The Supreme Court's consideration of the tariffs' legality adds another layer of uncertainty. A ruling against the administration could force a rapid policy reversal, with implications for trade relationships and economic stability. Conversely, upholding the tariffs would validate a key tool in the administration's economic arsenal but might do little to address the affordability concerns Cohn highlighted.

**The Wealth Effect vs. Wage Reality**

Cohn's reference to a "massive wealth effect at the top end" points to a critical economic dynamic. Asset values—particularly in equities and real estate—have likely appreciated significantly, benefiting those who hold such assets. This creates positive spending patterns among wealthier households, contributing to GDP growth.

However, this wealth effect hasn't translated to wage growth for middle and lower-income workers at a pace sufficient to offset inflation's impact on essential expenses. Housing costs, food prices, healthcare, and energy remain elevated, squeezing household budgets despite nominal wage increases.

The result is a disconnect between statistical economic health and lived economic experience. While GDP growth suggests a booming economy, consumer sentiment often reflects personal financial strain, particularly for those without significant asset holdings.

**Corporate Restructuring Signals Underlying Weakness**

The wave of corporate layoffs Cohn referenced deserves closer examination. These aren't isolated incidents but rather a pattern across diverse sectors: technology (Amazon), financial services (MasterCard), logistics (UPS), manufacturing (Dow), and retail (Home Depot).

Such widespread cost-cutting suggests companies are preparing for:

- Reduced consumer demand

- Margin pressure from ongoing cost inflation

- The need to invest in automation and efficiency

- Uncertainty about future economic policy

These layoffs primarily affect corporate and administrative roles, indicating efforts to streamline operations and reduce overhead. While this may improve corporate profitability, it simultaneously reduces employment security for white-collar workers and contributes to the economic anxiety Cohn described.

**Political Implications and the Path Forward**

Cohn's prediction that affordability will be the central election issue reflects a broader political reality. Voters tend to evaluate the economy based on personal circumstances rather than abstract statistics. The administration's challenge is bridging the gap between impressive macroeconomic data and the daily financial pressures Americans face.

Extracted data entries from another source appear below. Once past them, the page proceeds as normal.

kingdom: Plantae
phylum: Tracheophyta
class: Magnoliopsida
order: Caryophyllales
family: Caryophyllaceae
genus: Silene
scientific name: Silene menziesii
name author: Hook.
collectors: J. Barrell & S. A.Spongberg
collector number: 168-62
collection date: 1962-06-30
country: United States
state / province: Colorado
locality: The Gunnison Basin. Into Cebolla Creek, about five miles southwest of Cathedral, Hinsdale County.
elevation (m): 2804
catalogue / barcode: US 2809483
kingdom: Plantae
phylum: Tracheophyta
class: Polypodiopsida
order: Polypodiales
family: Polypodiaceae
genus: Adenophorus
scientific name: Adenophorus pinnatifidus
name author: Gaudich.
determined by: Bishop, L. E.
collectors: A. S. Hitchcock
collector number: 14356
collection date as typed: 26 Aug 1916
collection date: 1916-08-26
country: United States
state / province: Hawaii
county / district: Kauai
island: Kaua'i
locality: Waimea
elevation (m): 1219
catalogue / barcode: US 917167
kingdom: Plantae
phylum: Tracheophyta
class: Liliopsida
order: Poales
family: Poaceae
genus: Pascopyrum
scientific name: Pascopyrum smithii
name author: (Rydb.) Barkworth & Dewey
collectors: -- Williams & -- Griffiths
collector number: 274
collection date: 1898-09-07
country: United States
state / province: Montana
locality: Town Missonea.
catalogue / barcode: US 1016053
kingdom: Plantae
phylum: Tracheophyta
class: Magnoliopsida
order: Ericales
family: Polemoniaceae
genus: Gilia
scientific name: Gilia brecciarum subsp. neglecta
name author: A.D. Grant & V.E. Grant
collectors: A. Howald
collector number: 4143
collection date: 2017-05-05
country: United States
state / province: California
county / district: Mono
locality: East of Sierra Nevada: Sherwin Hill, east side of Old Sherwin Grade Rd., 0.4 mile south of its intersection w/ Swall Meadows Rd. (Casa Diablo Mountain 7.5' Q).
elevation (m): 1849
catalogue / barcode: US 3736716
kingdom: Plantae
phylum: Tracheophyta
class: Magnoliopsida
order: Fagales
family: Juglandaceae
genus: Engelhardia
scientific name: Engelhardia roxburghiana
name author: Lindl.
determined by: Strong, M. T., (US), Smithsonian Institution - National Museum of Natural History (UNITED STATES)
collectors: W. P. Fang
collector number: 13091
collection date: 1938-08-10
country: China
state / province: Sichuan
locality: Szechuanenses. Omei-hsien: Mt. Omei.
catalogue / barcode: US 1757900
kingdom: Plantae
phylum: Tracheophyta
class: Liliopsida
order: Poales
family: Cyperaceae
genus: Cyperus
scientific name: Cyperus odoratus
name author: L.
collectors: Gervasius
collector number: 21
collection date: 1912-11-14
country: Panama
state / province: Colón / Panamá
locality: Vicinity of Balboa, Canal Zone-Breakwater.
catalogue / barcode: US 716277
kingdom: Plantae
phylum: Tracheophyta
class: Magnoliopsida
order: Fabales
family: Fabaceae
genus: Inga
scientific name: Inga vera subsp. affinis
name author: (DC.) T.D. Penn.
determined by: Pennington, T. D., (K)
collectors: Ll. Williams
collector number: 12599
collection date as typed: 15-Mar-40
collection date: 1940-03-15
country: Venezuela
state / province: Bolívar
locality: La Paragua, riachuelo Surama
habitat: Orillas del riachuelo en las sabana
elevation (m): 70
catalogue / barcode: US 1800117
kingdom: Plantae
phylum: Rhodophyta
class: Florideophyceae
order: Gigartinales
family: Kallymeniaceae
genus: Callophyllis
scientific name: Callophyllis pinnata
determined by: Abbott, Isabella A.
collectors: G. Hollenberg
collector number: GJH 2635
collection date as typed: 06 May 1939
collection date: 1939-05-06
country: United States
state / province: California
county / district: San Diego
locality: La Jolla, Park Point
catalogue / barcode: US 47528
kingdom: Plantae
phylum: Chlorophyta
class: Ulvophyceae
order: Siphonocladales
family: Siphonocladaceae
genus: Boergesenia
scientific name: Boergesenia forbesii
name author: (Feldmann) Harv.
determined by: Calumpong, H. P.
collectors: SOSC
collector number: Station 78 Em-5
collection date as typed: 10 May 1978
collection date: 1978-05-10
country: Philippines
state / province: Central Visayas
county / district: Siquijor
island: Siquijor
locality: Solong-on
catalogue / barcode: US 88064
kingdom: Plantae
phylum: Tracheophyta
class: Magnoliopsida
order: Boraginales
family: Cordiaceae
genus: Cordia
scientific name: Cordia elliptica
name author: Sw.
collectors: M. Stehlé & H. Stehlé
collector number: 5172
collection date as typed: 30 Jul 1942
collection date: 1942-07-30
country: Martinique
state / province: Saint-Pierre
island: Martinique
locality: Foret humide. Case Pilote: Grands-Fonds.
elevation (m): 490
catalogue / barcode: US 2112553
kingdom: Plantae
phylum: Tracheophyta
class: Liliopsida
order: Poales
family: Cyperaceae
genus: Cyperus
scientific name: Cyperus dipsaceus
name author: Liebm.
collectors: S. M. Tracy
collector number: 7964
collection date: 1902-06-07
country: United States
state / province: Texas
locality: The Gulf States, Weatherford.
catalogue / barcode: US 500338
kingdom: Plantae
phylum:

The president's planned road tour to discuss affordability suggests recognition of this challenge. However, effective solutions require more than messaging. Policy options might include:

- Targeted tax relief for middle and lower-income families

- Measures to reduce housing costs

- Investments in affordable healthcare and education

- Wage growth initiatives

Without concrete action, the administration risks appearing out of touch, regardless of GDP growth figures. Cohn's candid assessment, coming from a former insider, lends credibility to concerns about the economy's uneven recovery and the political vulnerability it creates.

**Conclusion: A Complex Economic Reality**

Gary Cohn's interview reveals an economy at a crossroads. The macroeconomic indicators—GDP growth, controlled inflation, low unemployment—suggest robust health. Yet the microeconomic evidence—widespread layoffs, affordability struggles, and a growing wealth gap—paints a more troubling picture.

As the Supreme Court weighs the legality of tariff policies and the administration prepares its affordability messaging campaign, the fundamental challenge remains: ensuring economic growth translates to financial security for all Americans, not just those at the top. The outcome of this debate will likely shape not only the midterm elections but the nation's economic trajectory for years to come.